▶ _Entries supplied_:
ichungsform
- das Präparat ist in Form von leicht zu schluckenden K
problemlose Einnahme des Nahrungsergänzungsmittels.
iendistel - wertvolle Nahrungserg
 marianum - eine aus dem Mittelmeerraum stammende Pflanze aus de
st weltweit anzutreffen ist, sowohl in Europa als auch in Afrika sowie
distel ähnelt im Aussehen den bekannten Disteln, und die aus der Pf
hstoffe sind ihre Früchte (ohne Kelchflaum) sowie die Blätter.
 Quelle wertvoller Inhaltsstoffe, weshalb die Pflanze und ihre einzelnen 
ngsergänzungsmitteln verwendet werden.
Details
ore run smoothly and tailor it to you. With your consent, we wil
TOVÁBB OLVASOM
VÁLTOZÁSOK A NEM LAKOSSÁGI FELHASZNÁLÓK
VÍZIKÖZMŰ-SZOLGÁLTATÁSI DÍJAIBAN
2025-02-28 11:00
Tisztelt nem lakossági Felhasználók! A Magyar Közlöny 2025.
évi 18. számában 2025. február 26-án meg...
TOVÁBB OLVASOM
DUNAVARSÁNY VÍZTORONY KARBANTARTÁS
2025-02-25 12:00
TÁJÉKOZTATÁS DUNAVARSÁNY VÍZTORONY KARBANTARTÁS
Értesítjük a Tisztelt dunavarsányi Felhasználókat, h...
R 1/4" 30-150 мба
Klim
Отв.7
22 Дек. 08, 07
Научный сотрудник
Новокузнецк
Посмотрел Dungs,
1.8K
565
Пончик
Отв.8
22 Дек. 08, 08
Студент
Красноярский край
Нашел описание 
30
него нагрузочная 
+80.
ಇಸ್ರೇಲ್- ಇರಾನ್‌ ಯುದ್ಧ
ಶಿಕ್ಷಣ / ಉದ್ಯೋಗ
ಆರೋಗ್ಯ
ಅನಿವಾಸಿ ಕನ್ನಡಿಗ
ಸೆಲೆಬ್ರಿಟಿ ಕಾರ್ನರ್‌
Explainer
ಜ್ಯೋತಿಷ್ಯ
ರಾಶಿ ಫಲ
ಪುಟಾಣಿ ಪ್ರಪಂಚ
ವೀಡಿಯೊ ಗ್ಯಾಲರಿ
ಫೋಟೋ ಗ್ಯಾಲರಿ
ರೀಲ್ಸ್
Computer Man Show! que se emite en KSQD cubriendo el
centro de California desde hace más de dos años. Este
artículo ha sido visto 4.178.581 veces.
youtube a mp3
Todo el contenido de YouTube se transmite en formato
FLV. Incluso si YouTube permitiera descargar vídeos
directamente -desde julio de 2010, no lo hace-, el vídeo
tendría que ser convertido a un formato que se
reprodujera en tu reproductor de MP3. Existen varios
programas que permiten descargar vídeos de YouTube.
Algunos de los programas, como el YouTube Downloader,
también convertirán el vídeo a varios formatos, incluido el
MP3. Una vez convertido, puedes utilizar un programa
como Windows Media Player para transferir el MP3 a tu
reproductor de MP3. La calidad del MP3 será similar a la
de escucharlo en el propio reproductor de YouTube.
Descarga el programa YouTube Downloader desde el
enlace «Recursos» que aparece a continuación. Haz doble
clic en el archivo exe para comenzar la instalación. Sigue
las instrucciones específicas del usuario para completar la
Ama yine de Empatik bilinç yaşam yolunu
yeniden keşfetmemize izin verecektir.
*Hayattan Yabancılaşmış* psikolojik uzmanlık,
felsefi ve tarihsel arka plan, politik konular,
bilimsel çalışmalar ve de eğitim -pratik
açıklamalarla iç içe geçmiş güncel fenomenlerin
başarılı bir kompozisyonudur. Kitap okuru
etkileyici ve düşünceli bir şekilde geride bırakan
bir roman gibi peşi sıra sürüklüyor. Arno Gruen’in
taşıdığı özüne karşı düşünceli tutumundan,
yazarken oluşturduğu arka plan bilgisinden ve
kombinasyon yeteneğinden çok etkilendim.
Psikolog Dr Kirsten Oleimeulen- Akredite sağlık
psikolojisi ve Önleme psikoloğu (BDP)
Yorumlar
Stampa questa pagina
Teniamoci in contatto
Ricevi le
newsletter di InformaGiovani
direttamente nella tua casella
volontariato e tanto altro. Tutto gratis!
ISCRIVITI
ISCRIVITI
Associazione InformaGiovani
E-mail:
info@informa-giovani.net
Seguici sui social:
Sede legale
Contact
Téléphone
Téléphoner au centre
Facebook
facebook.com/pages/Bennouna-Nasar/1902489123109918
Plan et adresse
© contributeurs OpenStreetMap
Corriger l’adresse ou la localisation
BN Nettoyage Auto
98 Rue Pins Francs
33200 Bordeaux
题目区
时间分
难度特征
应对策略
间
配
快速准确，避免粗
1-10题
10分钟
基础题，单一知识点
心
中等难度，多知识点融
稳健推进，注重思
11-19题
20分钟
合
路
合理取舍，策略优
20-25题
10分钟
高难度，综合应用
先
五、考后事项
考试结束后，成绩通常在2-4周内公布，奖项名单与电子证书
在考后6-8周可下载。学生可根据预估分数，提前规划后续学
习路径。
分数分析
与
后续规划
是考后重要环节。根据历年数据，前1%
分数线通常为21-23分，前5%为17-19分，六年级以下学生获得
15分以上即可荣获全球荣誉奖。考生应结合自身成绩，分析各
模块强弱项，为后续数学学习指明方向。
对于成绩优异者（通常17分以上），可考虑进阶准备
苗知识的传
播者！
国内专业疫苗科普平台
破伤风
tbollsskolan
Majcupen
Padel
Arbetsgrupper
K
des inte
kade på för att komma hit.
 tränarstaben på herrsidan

▶ _Problem requirements_: Give only the count of lines in this material that contain the string "Downloader".

▶ _Solution for this exercise_: 2